* **Directions for this task**
Your output should be the line with "- mug [586,1057,652,1141]" plus all following lines to the end of the records, exactly as written and nothing more.

★ ★ ★

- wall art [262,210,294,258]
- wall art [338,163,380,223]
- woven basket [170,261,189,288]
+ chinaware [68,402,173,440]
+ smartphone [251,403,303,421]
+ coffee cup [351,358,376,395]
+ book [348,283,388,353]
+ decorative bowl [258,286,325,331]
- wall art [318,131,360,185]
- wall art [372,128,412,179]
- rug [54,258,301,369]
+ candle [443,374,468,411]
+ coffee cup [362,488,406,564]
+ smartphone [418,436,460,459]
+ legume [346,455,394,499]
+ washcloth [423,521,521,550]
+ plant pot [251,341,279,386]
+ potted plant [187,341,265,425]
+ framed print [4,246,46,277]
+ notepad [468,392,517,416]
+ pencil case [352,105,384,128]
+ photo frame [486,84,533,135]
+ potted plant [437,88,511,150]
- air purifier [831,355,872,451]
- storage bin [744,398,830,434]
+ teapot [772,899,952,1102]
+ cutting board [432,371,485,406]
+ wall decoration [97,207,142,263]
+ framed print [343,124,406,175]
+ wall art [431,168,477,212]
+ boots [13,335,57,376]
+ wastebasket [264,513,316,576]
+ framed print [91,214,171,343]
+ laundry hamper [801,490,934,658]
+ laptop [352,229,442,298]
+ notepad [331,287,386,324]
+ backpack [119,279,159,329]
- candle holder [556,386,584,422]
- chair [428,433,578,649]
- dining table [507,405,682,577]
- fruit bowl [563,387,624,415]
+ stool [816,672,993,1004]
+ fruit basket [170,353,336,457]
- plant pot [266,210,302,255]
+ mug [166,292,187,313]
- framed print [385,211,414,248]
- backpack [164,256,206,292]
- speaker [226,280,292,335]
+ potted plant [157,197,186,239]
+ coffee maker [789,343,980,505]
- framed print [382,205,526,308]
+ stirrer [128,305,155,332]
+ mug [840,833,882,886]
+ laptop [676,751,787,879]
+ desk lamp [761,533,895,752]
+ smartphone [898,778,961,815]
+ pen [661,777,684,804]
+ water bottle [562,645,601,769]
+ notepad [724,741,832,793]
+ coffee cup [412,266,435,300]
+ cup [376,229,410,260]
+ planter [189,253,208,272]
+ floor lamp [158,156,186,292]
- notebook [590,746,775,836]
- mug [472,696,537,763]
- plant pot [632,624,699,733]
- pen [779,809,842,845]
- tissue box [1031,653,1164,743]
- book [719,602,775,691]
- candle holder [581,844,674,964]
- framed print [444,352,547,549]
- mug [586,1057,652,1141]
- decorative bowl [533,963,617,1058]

★ ★ ★

* **Reply**
- mug [586,1057,652,1141]
- decorative bowl [533,963,617,1058]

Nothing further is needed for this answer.